Cholesterol And Host Cell Surface Proteins Contribute To Cell-Cell Fusion Induced By The Burkholderia Type Vi Secretion System 5

Following escape into the cytoplasm of host cells, Burkholderia pseudomallei and the related species Burkholderia thailandensis employ the type VI secretion system 5 ( T6SS-5) to induce plasma membrane fusion with an adjacent host cell. This process leads to the formation of multinucleated giant cells and facilitates bacterial access to an uninfected host cell in a direct manner. Despite its importance in virulence, the mechanism of the T6SS-5 and the role of host cell factors in cell-cell fusion remain elusive. To date, the T6SS-5 is the only system of bacterial origin known to induce host-cell fusion. To gain insight into the nature of T6SS-5-stimulated membrane fusion, we investigated the contribution of cholesterol and proteins exposed on the host cell surface, which were shown to be critically involved in virus-mediated giant cell formation. In particular, we analyzed the effect of host cell surface protein and cholesterol depletion on the formation of multinucleated giant cells induced by B. thailandensis.
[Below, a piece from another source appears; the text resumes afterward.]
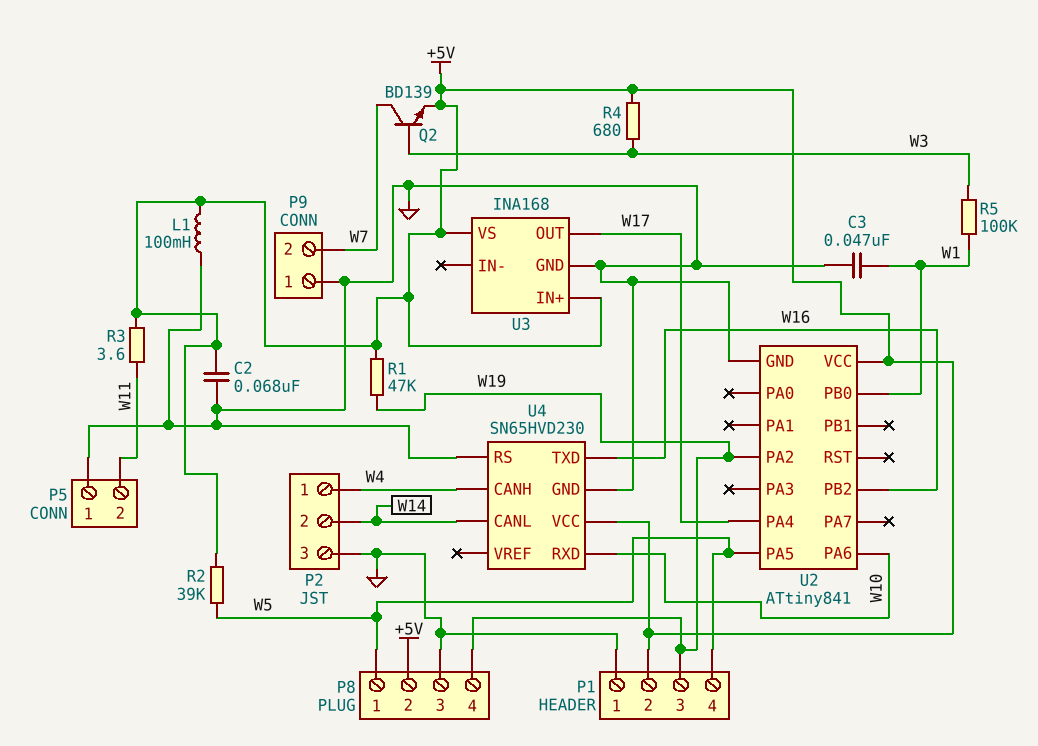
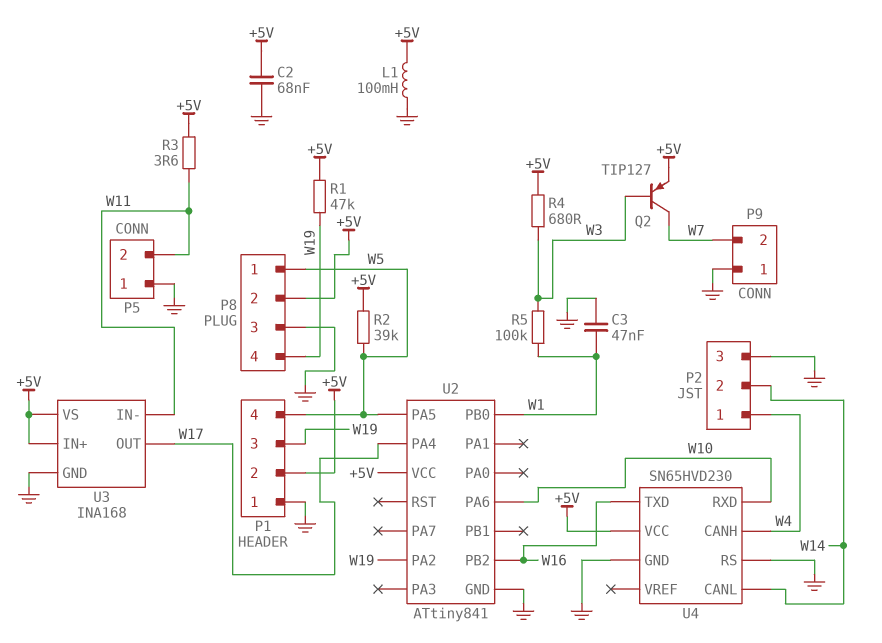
Q2: NPN BD139 (B W3, C W7, E +5V) -> PNP TIP127 (B W3, C W7, E +5V)
U3 pin IN-: none -> W11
Acute protease treatment of RAW264.7 macrophages during infection with B. thailandensis followed by agarose overlay assays revealed a strong reduction in the number of cell-cell fusions compared with EDTA treated cells. Similarly, proteolytic treatment of specifically infected donor cells or uninfected recipient cells significantly decreased multinucleated giant cell formation. Furthermore, modulating host cell cholesterol content by acute cholesterol depletion from cellular membranes by methyl-beta-cyclodextrin treatment or exogenous addition of cholesterol impaired the ability of B. thailandensis to induce cell-cell fusions. The requirement of physiological cholesterol levels suggests that the membrane organization or mechanical properties of the lipid bilayer influence the fusion process. Altogether, our data suggest that membrane fusion induced by B. pseudomallei and B. thailandensis involves a complex interplay between the T6SS-5 and the host cell.